What an irony it was that the very person who cheer-led the high priest of voodoo economics at a different point in political time nailed it down precisely as the danger it constitutes.
Presidential candidate George H.W. Bush, or Bush the Elder, sought the Republican nomination in 1980 at a time when the eastern Republican Party establishment was on its last legs.
This was not the same Bush we saw eight years later exploiting through communications mudmeister Lee Atwater bogus issues like Willie Horton and the Pledge of Allegiance while solidly touting his membership in the National Rifle Association.
The George Bush of 1988 positioned himself in many ways like his son 12 years later as a grand Texas cowboy, a good old gun touting American buttressed by God, Mom, apple pie and the flag.
In the preceding two presidential election cycles since Bush had initially sought the Republican nomination, the candidate that Richard Nixon derided as "the kind of guy who gets appointed to things" had conveniently abandoned and forgotten the soundest, most intelligent political policy observation of his career.

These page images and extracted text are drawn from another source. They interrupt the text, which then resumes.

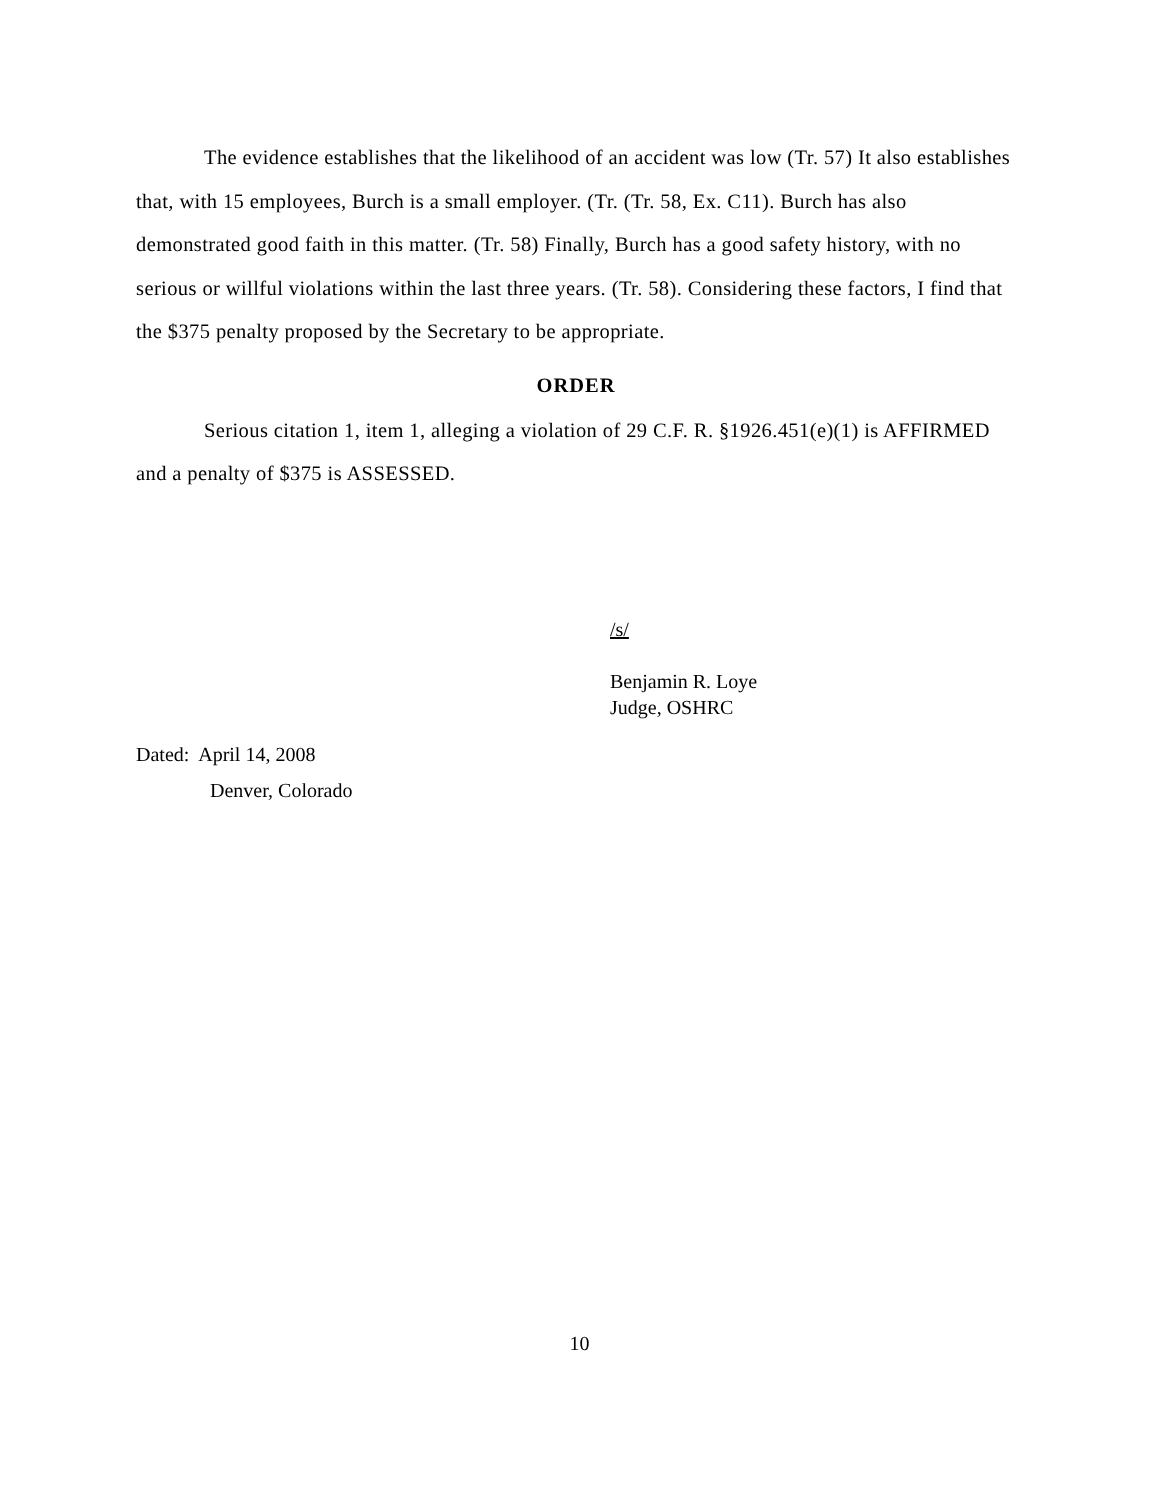The evidence establishes that the likelihood of an accident was low (Tr. 57) It also establishes that, with 15 employees, Burch is a small employer. (Tr. (Tr. 58, Ex. C11). Burch has also demonstrated good faith in this matter. (Tr. 58) Finally, Burch has a good safety history, with no serious or willful violations within the last three years. (Tr. 58). Considering these factors, I find that the $375 penalty proposed by the Secretary to be appropriate.
ORDER
Serious citation 1, item 1, alleging a violation of 29 C.F. R. §1926.451(e)(1) is AFFIRMED and a penalty of $375 is ASSESSED.
/s/
Benjamin R. Loye
Judge, OSHRC
Dated: April 14, 2008
Denver, Colorado
10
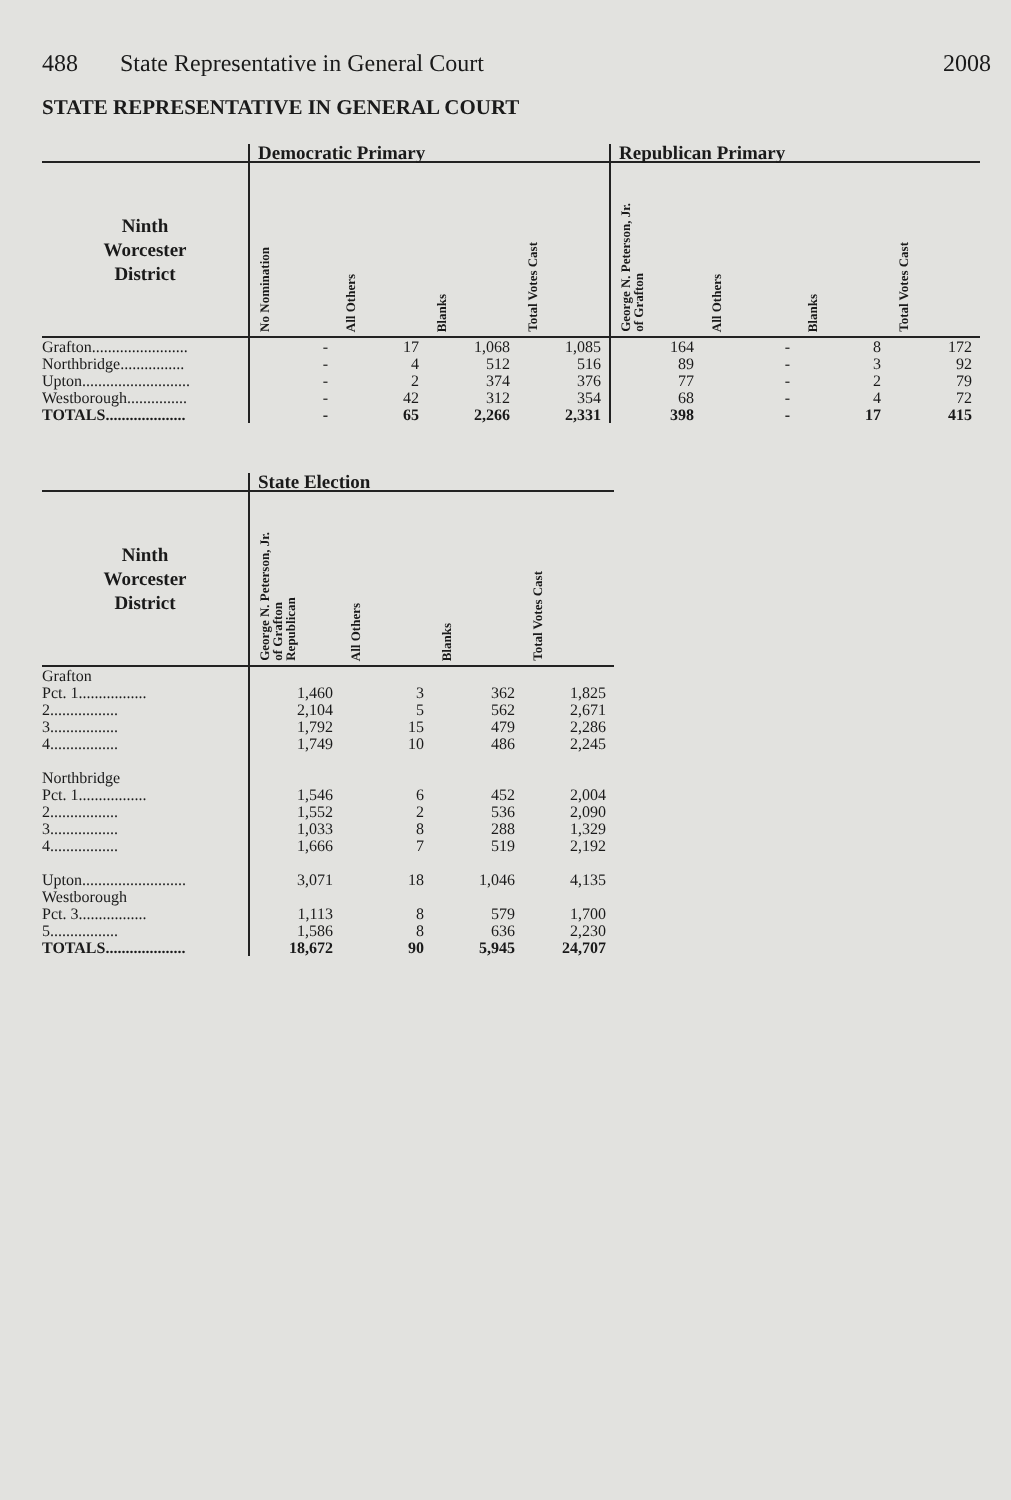488 State Representative in General Court 2008
STATE REPRESENTATIVE IN GENERAL COURT
| | Democratic Primary | | | | Republican Primary | | | |
| --- | --- | --- | --- | --- | --- | --- | --- | --- |
| Ninth Worcester District | No Nomination | All Others | Blanks | Total Votes Cast | George N. Peterson, Jr. of Grafton | All Others | Blanks | Total Votes Cast |
| Grafton........................ | - | 17 | 1,068 | 1,085 | 164 | - | 8 | 172 |
| Northbridge................ | - | 4 | 512 | 516 | 89 | - | 3 | 92 |
| Upton........................... | - | 2 | 374 | 376 | 77 | - | 2 | 79 |
| Westborough............... | - | 42 | 312 | 354 | 68 | - | 4 | 72 |
| TOTALS.................... | - | 65 | 2,266 | 2,331 | 398 | - | 17 | 415 |
| | State Election | | | |
| --- | --- | --- | --- | --- |
| Ninth Worcester District | George N. Peterson, Jr. of Grafton Republican | All Others | Blanks | Total Votes Cast |
| Grafton | | | | |
| Pct. 1................. | 1,460 | 3 | 362 | 1,825 |
| 2................. | 2,104 | 5 | 562 | 2,671 |
| 3................. | 1,792 | 15 | 479 | 2,286 |
| 4................. | 1,749 | 10 | 486 | 2,245 |
| Northbridge | | | | |
| Pct. 1................. | 1,546 | 6 | 452 | 2,004 |
| 2................. | 1,552 | 2 | 536 | 2,090 |
| 3................. | 1,033 | 8 | 288 | 1,329 |
| 4................. | 1,666 | 7 | 519 | 2,192 |
| Upton.......................... | 3,071 | 18 | 1,046 | 4,135 |
| Westborough | | | | |
| Pct. 3................. | 1,113 | 8 | 579 | 1,700 |
| 5................. | 1,586 | 8 | 636 | 2,230 |
| TOTALS.................... | 18,672 | 90 | 5,945 | 24,707 |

This was the George Bush who constituted the last gasp of the eastern Republican establishment, a candidate who identified with his New England roots and rejected the kind of corporate radical conservatism that Ronald Reagan and his California colleagues were packaging.
The millionaires who constituted Reagan's kitchen cabinet when he served two terms as California governor sold him on the idea of a restoration of the trickle-down economics of presidents Warren G. Harding and Calvin Coolidge. This concept and what accompanied it resulted in the Great Depression.
Not only was money trickled down from those of great wealth to those at the bottom of the economic ladder, it was accompanied by a tenet that Reagan embraced as well. He frequently repeated the phrase of "Get the government off of people's backs."